A preliminary hearing was scheduled for early August. During that time, the NYPD held onto Steinmetz’s Mavic 2 Pro as evidence. After an unsuccessful attempt to get it back, he went on to purchase two additional Mavic 2 Pro drones.

“I need to get back to work,” Steinmetz explained. “The Mavic 2 Pro is in a real sweet spot for me. I prefer the optics and files from the big bird, the Inspire 2 with the X7 Gimbal. But the Mavic 2 flies really well, has a decent file…the compactness is quite revolutionary.”

Steinmetz’ story has a happy ending, after all. “My case was spontaneously dismissed last week (the week of August 7th, 2020), so I went down to the Bronx Police HQ on Wednesday and recovered it. During the time it was confiscated I had to buy a replacement to keep working, and don’t know if I will pursue any further legal action,” he said.

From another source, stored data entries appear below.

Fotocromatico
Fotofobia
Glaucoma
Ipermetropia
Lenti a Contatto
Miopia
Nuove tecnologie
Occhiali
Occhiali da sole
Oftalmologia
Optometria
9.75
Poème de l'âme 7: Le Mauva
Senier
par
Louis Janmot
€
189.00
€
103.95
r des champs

Steinmetz has authored five books, African Air, Empty Quarter, Desert Air, New York Air, and The Human Planet: Earth at the Dawn of the Anthropocene, which feature portfolios of his work in many regions of the world.

African Air is a compilation of pictures from ten years of flying over Africa, mostly with a motorised paraglider. Empty Quarter contains images of the Arabian landscape, its people, and its wildlife. Desert Air is a photographic collection of the world’s extreme deserts, which receive less than four inches of precipitation per year. Included are photographs of the Gobi Desert, the Sahara, and Death Valley.

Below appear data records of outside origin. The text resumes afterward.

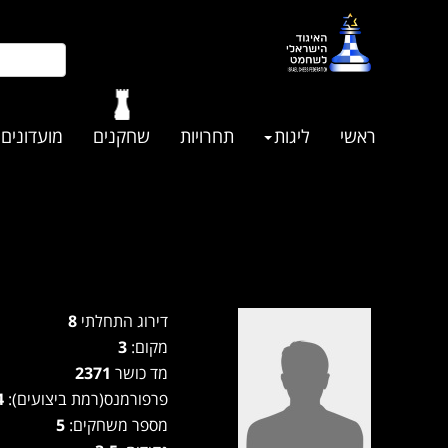
ראשי
ליגות
תחרויות
שחקנים
מועדונים
דירוג התחלתי
8
מקום:
3
מד כושר
2371
פרפורמנס(רמת ביצועים):
2544
מספר משחקים:
5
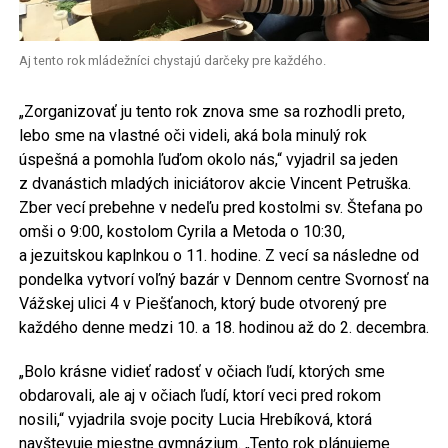
Aj tento rok mládežníci chystajú darčeky pre každého.
„Zorganizovať ju tento rok znova sme sa rozhodli preto,
lebo sme na vlastné oči videli, aká bola minulý rok
úspešná a pomohla ľuďom okolo nás,“ vyjadril sa jeden
z dvanástich mladých iniciátorov akcie Vincent Petruška.
Zber vecí prebehne v nedeľu pred kostolmi sv. Štefana po
omši o 9:00, kostolom Cyrila a Metoda o 10:30,
a jezuitskou kaplnkou o 11. hodine. Z vecí sa následne od
pondelka vytvorí voľný bazár v Dennom centre Svornosť na
Vážskej ulici 4 v Piešťanoch, ktorý bude otvorený pre
každého denne medzi 10. a 18. hodinou až do 2. decembra.
„Bolo krásne vidieť radosť v očiach ľudí, ktorých sme
obdarovali, ale aj v očiach ľudí, ktorí veci pred rokom
nosili,“ vyjadrila svoje pocity Lucia Hrebíková, ktorá
navštevuje miestne gymnázium. „Tento rok plánujeme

New York Air is an aerial portrait of New York City with all its boroughs in all four seasons. The Human Planet: Earth at the Dawn of the Anthropocene chronicles how humans have come to be the dominant force shaping the environment and the solutions people have come up with to protect the planet and combat pollution.

Images taken on all continents over George’s thirty years of aerial photography explore climate and the natural world, how humans have harvested the biosphere and the footprint humanity is leaving on the planet.